• **Study text**:
*** Begin section ***

[18/20] habanalabs: extend process wait timeout in device fine

Message ID 20221117161951.845454-18-ogabbay@kernel.org
State New
Headers
Series [01/20] habanalabs/gaudi2: add PCI revision 2 support |

Commit Message

Oded Gabbay Nov. 17, 2022, 4:19 p.m. UTC
  Processes that use our device are likely to use at the same time other
devices such as remote storage.

In case our device is removed and a user process is still using the
device, we need to kill the user process. However, if that process
has a thread waiting for i/o to complete on remote storage, for example,
the process won't terminate.

Let's give it enough time to terminate before giving up.

Signed-off-by: Oded Gabbay <ogabbay@kernel.org>
Reviewed-by: Tomer Tayar <ttayar@habana.ai>
---
 drivers/misc/habanalabs/common/device.c     |  6 ++++--
 drivers/misc/habanalabs/common/habanalabs.h | 11 ++++++++---
 2 files changed, 12 insertions(+), 5 deletions(-)
  

Patch

diff --git a/drivers/misc/habanalabs/common/device.c b/drivers/misc/habanalabs/common/device.c
index 0650e511a0f5..63d0cb7087e8 100644
--- a/drivers/misc/habanalabs/common/device.c
+++ b/drivers/misc/habanalabs/common/device.c
@@ -2300,14 +2300,16 @@  void hl_device_fini(struct hl_device *hdev)
 	 */
 	dev_info(hdev->dev,
 		"Waiting for all processes to exit (timeout of %u seconds)",
-		HL_PENDING_RESET_LONG_SEC);
+		HL_WAIT_PROCESS_KILL_ON_DEVICE_FINI);
 
-	rc = device_kill_open_processes(hdev, HL_PENDING_RESET_LONG_SEC, false);
+	hdev->process_kill_trial_cnt = 0;
+	rc = device_kill_open_processes(hdev, HL_WAIT_PROCESS_KILL_ON_DEVICE_FINI, false);
 	if (rc) {
 		dev_crit(hdev->dev, "Failed to kill all open processes\n");
 		device_disable_open_processes(hdev, false);
 	}
 
+	hdev->process_kill_trial_cnt = 0;
 	rc = device_kill_open_processes(hdev, 0, true);
 	if (rc) {
 		dev_crit(hdev->dev, "Failed to kill all control device open processes\n");
diff --git a/drivers/misc/habanalabs/common/habanalabs.h b/drivers/misc/habanalabs/common/habanalabs.h
index 0781b8698f74..e7f89868428d 100644
--- a/drivers/misc/habanalabs/common/habanalabs.h
+++ b/drivers/misc/habanalabs/common/habanalabs.h
@@ -50,9 +50,14 @@  struct hl_fpriv;
 #define HL_MMAP_OFFSET_VALUE_MASK	(0x1FFFFFFFFFFFull >> PAGE_SHIFT)

*** End section ***

• **Given records**:
*** Begin section ***

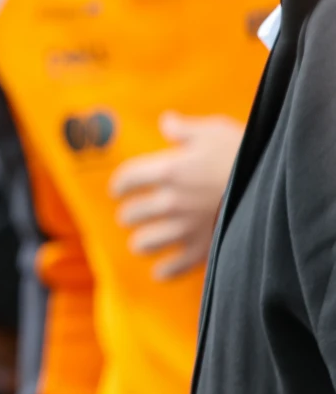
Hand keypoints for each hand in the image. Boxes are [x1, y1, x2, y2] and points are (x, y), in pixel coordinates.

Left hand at [109, 113, 243, 278]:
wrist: (274, 183)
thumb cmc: (243, 152)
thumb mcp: (213, 130)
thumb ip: (184, 129)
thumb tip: (167, 122)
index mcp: (167, 171)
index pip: (126, 180)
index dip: (119, 185)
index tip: (119, 189)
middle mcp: (170, 201)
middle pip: (130, 214)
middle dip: (130, 214)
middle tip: (134, 214)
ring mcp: (185, 227)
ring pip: (144, 243)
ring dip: (141, 241)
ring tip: (144, 240)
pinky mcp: (204, 247)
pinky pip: (175, 267)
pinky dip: (164, 271)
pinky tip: (160, 270)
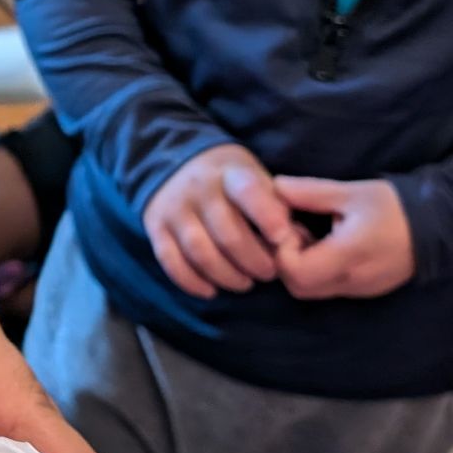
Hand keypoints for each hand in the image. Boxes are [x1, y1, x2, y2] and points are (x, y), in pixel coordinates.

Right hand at [144, 145, 301, 295]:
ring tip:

*** End section ***

• **Work request 1**: Check each statement against the habanalabs patch and answer yes or no for each, quoting the words that decide it: (a) the patch touches two files; (b) a process with a thread waiting for i/o on remote storage will terminate right away; (c) Tomer Tayar reviewed the patch.
• **Work request 2**: Pick up the habanalabs patch after its last line and write what comes next.

• **Expected answer 1**:
(a) Yes: "2 files changed, 12 insertions(+), 5 deletions(-)"
(b) No: "the process won't terminate."
(c) Yes: "Reviewed-by: Tomer Tayar <ttayar@habana.ai>"

• **Expected answer 2**:
 #define HL_MMAP_OFFSET_VALUE_GET(off)	(off & HL_MMAP_OFFSET_VALUE_MASK)
 
-#define HL_PENDING_RESET_PER_SEC	10
-#define HL_PENDING_RESET_MAX_TRIALS	60 /* 10 minutes */
-#define HL_PENDING_RESET_LONG_SEC	60
+#define HL_PENDING_RESET_PER_SEC		10
+#define HL_PENDING_RESET_MAX_TRIALS		60 /* 10 minutes */
+#define HL_PENDING_RESET_LONG_SEC		60
+/*
+ * In device fini, wait 10 minutes for user processes to be terminated after we kill them.
+ * This is needed to prevent situation of clearing resources while user processes are still alive.
+ */
+#define HL_WAIT_PROCESS_KILL_ON_DEVICE_FINI	600
 
 #define HL_HARD_RESET_MAX_TIMEOUT	120
 #define HL_PLDM_HARD_RESET_MAX_TIMEOUT	(HL_HARD_RESET_MAX_TIMEOUT * 3)